Ken Taubes, Amundi
“It is not the most opportunistic time to have as much high yield as you would have in different part of the cycle, when valuations are more attractive and [spreads are] wider,” Taubes told FSA. during a visit to Singapore.
“Corporate credit is okay, but we are heading into a little bit of a slowdown. We are very moderate with high yield [portfolio exposure] at the moment.”
“If the valuations change, I will change the allocation,” he added.
Taubes is the portfolio manager of Amundi Funds Pioneer US Bond (renamed this month from Amundi Funds II – Pioneer U.S. Dollar Aggregate Bond), a conservative product that is 80% is invested in US investment grade bonds. Four of the top ten holdings are in US Treasuries, the factsheet shows.
The high investment grade weighting is required because the fund aims to outperform the benchmark Bloomberg Barclays US Aggregate Index, which is 100% investment grade, Taubes said.
Risks and rate cuts
The biggest risk in the next twelve months is a severe economic recession in the US, Taubes said, but he added it is not the firm’s base case scenario.
“We are not completely hedged against it. We have taken measures to upgrade the quality of the portfolio over the last couple of years. Hedge spreads in general have narrowed.
“We’ve reduced our corporate bond exposures, and upgraded the remaining portion of our corporate bond exposure, moving more assets into higher quality parts of the market.”

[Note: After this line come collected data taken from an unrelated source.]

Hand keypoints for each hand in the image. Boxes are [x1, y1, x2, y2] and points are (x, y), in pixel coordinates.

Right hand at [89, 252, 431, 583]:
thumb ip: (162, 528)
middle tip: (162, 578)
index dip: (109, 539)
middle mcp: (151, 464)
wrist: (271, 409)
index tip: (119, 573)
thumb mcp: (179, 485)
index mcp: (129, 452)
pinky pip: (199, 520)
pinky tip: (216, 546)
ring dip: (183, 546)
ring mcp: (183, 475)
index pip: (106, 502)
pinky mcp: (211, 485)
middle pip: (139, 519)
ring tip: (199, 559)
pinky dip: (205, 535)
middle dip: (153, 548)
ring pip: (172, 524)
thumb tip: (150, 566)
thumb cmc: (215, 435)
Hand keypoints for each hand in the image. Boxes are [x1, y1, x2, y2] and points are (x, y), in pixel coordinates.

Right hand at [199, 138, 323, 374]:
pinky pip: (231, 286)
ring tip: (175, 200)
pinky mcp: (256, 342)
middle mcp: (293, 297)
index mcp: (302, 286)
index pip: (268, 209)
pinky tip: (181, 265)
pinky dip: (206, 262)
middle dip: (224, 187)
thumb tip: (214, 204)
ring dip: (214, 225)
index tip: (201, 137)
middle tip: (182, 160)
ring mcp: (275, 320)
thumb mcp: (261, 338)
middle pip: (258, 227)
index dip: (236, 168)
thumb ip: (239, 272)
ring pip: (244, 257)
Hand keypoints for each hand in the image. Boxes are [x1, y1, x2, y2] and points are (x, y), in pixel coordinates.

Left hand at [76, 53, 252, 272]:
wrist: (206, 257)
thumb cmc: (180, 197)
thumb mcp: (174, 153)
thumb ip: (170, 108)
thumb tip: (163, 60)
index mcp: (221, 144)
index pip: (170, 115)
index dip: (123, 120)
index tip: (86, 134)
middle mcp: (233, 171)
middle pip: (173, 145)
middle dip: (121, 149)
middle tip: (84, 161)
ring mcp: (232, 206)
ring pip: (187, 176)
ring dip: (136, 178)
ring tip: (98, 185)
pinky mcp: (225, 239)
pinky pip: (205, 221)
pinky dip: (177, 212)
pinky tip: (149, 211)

In order to maintain yield, he has also moved some corporate bond weight into securitized assets, not just agency mortgages, but also non-agency mortgages”.
Agency mortgages, such as the Federal Home Loan Mortgage Corporation, account for six of the fund’s top ten holdings.

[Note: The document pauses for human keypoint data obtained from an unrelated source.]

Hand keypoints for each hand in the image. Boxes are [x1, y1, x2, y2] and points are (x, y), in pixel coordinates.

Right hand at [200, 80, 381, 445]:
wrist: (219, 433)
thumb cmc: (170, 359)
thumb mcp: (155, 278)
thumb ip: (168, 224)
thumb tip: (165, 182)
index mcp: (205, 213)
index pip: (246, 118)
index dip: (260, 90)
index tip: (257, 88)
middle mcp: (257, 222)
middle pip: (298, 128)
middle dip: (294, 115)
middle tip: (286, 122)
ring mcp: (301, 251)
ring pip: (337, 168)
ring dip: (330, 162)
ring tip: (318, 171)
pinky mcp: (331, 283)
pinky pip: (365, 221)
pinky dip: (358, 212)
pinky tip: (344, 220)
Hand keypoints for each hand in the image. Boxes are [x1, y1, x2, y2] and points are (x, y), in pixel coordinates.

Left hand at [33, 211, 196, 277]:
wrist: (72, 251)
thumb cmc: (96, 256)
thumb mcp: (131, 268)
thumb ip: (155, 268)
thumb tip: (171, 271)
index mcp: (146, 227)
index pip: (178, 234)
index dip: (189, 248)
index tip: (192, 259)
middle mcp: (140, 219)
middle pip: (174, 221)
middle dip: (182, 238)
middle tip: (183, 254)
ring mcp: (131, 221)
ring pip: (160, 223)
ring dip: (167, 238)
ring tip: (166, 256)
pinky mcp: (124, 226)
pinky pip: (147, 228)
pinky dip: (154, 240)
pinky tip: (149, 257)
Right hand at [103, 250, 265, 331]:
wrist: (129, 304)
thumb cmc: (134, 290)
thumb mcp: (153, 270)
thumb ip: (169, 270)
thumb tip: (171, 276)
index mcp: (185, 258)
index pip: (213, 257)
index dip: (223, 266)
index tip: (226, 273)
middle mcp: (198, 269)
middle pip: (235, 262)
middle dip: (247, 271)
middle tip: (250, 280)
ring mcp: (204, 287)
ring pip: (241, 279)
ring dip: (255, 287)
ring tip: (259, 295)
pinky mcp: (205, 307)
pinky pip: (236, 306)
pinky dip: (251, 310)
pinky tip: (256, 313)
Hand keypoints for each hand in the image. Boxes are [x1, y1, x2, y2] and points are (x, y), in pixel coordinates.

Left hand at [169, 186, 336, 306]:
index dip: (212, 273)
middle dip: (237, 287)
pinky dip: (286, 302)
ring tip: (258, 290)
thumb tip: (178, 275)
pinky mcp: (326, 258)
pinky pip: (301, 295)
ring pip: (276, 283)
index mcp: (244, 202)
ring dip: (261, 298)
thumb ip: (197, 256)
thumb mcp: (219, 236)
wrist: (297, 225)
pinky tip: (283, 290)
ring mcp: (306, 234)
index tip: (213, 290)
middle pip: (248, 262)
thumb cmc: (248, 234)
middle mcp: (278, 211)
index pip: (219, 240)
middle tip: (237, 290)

He believes US consumer lending, particularly mortgage lending, is much safer than before the financial crisis.
“Whereas part of the underwriting practices in corporate bonds have continued to deteriorate over the last few years.”
As for interest rates, he cautioned on the wide market expectations of a July rate cut.
“Markets went probably too far in pricing in a move and we don’t buy this view at the moment.
“We think that the movement of downward revision to inflation expectations is now completed and could possibly reverse.
“This would mean that though the inflationary risk is marginal, volatility should show in inflation data and inflation expectations which should open up a less linear and benign phase in the bond space, especially in the US.
Market focus will soon shift to earnings and other growth data, he believes.
To assess valuations in sectors, the investment team has weekly fixed income meetings to review the global macro environment, Taubes said.
“We get a solid top-down view of the market so we can judge where we want to be with respect to interest rate risks and asset allocation.”
After that, the fixed income portfolio managers meet and decide if they want to make changes in the portfolio.
“We spend most of our time choosing securities, because our asset allocation is pretty stable through market cycles,” he said.
Since the beginning of the year he has added interest rate sensitivity to the portfolio and duration. “We were short in duration last year and now we are pretty much neutral.
“We didn’t think it was worthwhile to continue to be short duration. And more recently in the last month or so we added more duration as it became clear the trade negotiations in the US will be more difficult than anticipated.”